#### Exercise input

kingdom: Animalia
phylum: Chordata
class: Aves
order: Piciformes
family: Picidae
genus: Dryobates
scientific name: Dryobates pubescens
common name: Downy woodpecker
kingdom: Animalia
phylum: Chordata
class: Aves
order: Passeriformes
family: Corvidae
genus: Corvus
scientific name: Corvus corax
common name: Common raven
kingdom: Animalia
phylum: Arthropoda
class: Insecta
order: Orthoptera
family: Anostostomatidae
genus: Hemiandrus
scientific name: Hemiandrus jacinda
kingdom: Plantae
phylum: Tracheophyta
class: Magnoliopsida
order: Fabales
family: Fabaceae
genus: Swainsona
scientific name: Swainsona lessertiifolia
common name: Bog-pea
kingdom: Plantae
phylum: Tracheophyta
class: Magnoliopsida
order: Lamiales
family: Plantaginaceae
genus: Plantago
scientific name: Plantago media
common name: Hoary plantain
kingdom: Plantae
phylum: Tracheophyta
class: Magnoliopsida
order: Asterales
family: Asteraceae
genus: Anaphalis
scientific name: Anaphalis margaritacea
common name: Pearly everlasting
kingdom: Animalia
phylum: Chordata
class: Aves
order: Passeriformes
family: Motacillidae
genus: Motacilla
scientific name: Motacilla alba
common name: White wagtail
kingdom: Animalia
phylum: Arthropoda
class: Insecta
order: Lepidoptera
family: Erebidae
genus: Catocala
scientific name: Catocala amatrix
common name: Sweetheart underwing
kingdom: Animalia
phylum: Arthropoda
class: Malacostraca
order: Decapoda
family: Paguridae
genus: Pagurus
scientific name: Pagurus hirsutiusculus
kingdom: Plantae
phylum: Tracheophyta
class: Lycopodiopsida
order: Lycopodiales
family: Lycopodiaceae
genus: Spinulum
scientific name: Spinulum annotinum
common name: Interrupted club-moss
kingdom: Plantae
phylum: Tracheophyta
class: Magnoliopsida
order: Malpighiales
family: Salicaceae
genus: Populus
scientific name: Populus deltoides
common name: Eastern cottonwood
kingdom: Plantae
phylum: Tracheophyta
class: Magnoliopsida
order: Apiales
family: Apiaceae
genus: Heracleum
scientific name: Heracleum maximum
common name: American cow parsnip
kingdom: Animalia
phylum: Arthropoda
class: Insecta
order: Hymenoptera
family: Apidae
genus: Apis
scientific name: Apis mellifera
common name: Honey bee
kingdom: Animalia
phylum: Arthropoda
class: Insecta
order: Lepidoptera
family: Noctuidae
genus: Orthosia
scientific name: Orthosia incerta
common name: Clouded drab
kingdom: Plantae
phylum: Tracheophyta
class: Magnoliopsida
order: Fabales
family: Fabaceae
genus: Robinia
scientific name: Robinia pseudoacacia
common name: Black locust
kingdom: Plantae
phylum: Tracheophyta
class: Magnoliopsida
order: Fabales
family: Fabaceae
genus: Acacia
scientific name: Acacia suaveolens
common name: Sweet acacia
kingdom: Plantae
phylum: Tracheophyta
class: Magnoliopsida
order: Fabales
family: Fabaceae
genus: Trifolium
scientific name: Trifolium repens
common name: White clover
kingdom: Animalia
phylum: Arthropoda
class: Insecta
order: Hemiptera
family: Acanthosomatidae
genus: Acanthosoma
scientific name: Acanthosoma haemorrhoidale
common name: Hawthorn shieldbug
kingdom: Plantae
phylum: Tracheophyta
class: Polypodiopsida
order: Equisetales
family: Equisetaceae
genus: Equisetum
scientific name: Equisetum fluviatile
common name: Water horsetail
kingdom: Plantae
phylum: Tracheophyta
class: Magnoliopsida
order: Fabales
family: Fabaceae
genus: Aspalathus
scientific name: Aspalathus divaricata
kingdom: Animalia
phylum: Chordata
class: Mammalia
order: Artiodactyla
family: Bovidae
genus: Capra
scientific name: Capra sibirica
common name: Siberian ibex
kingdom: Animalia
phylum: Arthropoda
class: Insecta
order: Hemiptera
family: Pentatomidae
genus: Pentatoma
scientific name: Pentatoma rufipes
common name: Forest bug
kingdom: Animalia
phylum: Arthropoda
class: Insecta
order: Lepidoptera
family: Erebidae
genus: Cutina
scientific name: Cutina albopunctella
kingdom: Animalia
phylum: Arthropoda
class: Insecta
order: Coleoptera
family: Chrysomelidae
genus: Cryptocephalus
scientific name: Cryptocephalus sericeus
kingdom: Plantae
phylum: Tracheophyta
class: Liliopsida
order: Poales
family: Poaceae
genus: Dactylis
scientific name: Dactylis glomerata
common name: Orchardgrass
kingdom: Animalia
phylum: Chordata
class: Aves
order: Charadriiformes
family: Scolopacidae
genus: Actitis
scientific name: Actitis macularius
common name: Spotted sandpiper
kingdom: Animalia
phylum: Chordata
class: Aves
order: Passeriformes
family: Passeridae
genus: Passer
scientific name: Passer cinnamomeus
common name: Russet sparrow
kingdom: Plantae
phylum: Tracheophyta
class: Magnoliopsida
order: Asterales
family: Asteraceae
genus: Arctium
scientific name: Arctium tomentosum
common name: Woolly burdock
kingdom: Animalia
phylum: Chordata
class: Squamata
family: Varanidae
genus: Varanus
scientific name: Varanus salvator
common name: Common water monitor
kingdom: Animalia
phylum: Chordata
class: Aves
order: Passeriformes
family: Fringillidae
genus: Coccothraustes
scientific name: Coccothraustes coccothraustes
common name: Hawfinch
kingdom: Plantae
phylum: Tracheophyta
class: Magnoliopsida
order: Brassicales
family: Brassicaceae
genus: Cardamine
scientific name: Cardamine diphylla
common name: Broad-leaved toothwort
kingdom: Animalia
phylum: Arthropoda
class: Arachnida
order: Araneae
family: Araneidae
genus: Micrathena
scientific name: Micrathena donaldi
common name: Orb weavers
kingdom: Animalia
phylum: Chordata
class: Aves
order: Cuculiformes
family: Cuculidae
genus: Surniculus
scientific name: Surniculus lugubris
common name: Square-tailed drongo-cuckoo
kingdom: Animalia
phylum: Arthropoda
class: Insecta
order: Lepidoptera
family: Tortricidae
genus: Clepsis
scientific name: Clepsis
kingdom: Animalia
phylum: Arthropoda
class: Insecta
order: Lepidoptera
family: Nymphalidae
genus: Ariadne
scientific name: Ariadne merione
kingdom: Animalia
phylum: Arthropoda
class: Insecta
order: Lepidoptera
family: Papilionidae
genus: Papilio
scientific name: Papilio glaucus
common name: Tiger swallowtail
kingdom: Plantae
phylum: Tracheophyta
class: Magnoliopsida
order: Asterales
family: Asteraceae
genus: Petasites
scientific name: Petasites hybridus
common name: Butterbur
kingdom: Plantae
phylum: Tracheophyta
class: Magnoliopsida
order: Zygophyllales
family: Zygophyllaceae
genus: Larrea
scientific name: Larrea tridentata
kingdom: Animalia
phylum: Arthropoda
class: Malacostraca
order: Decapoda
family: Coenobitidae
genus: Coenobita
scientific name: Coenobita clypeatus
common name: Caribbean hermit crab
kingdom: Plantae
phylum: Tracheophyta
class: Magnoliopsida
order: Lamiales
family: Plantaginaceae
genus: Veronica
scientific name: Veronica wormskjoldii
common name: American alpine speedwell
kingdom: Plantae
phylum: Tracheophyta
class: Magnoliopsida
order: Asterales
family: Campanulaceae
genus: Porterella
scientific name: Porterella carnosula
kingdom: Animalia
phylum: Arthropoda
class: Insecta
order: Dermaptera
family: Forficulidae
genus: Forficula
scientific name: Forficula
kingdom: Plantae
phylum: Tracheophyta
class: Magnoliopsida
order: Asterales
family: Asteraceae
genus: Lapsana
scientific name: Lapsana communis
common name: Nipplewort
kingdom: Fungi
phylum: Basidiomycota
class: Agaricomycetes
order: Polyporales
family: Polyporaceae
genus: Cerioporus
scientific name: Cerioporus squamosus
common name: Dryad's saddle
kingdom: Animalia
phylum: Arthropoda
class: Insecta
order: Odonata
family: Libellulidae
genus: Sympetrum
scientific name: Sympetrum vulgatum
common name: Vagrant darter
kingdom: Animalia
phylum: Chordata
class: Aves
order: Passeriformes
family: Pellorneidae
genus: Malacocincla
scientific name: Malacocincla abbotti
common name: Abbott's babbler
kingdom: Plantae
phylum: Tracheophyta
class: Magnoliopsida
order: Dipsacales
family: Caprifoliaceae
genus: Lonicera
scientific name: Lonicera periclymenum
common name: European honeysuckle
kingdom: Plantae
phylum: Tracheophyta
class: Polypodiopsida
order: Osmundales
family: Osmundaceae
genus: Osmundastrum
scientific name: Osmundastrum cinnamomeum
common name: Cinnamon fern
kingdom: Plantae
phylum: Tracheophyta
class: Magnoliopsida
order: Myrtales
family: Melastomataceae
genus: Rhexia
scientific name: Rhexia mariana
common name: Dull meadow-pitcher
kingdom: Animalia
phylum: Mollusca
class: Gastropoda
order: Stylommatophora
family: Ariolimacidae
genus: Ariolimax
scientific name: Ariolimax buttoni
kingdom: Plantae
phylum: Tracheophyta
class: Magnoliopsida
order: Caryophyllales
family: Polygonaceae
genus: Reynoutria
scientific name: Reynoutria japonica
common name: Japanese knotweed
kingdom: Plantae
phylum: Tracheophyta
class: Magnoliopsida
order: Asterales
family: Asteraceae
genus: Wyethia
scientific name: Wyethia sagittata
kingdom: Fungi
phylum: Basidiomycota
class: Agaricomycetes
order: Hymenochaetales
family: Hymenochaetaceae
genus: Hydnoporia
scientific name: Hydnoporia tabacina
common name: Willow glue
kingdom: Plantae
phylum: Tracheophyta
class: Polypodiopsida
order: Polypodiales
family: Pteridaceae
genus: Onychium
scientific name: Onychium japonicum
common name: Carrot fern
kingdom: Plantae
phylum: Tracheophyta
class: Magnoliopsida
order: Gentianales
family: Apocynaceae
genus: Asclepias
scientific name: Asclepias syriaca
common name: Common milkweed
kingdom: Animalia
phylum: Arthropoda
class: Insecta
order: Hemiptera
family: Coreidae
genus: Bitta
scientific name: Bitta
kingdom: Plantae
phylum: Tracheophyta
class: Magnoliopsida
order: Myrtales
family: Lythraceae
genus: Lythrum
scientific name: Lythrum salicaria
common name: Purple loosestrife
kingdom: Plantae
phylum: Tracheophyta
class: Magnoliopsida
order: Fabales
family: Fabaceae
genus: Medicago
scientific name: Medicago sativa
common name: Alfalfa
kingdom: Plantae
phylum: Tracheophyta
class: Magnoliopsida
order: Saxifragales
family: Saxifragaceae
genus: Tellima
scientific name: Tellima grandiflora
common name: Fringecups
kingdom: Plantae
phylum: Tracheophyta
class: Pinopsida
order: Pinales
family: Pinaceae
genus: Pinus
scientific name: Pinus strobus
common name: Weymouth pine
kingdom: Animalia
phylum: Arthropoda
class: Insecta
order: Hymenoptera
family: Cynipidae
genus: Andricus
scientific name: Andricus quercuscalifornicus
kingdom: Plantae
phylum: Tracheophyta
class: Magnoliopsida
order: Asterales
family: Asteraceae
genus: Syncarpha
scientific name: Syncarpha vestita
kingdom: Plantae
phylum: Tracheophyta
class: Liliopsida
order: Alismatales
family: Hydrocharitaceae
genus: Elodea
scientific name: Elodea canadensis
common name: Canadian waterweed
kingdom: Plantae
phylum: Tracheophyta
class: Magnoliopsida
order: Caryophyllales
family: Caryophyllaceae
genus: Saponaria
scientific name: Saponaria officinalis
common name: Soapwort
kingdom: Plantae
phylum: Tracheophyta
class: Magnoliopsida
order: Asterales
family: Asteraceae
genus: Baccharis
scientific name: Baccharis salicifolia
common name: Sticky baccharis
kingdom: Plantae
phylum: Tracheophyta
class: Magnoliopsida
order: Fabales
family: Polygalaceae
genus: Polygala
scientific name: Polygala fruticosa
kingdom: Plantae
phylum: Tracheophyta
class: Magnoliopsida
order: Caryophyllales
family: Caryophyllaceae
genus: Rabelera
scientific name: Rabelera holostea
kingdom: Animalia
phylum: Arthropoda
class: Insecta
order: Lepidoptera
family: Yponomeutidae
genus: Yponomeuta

########

Copy out the records above, starting at the very first line and ending with the line "order: Orthoptera".

kingdom: Animalia
phylum: Chordata
class: Aves
order: Piciformes
family: Picidae
genus: Dryobates
scientific name: Dryobates pubescens
common name: Downy woodpecker
kingdom: Animalia
phylum: Chordata
class: Aves
order: Passeriformes
family: Corvidae
genus: Corvus
scientific name: Corvus corax
common name: Common raven
kingdom: Animalia
phylum: Arthropoda
class: Insecta
order: Orthoptera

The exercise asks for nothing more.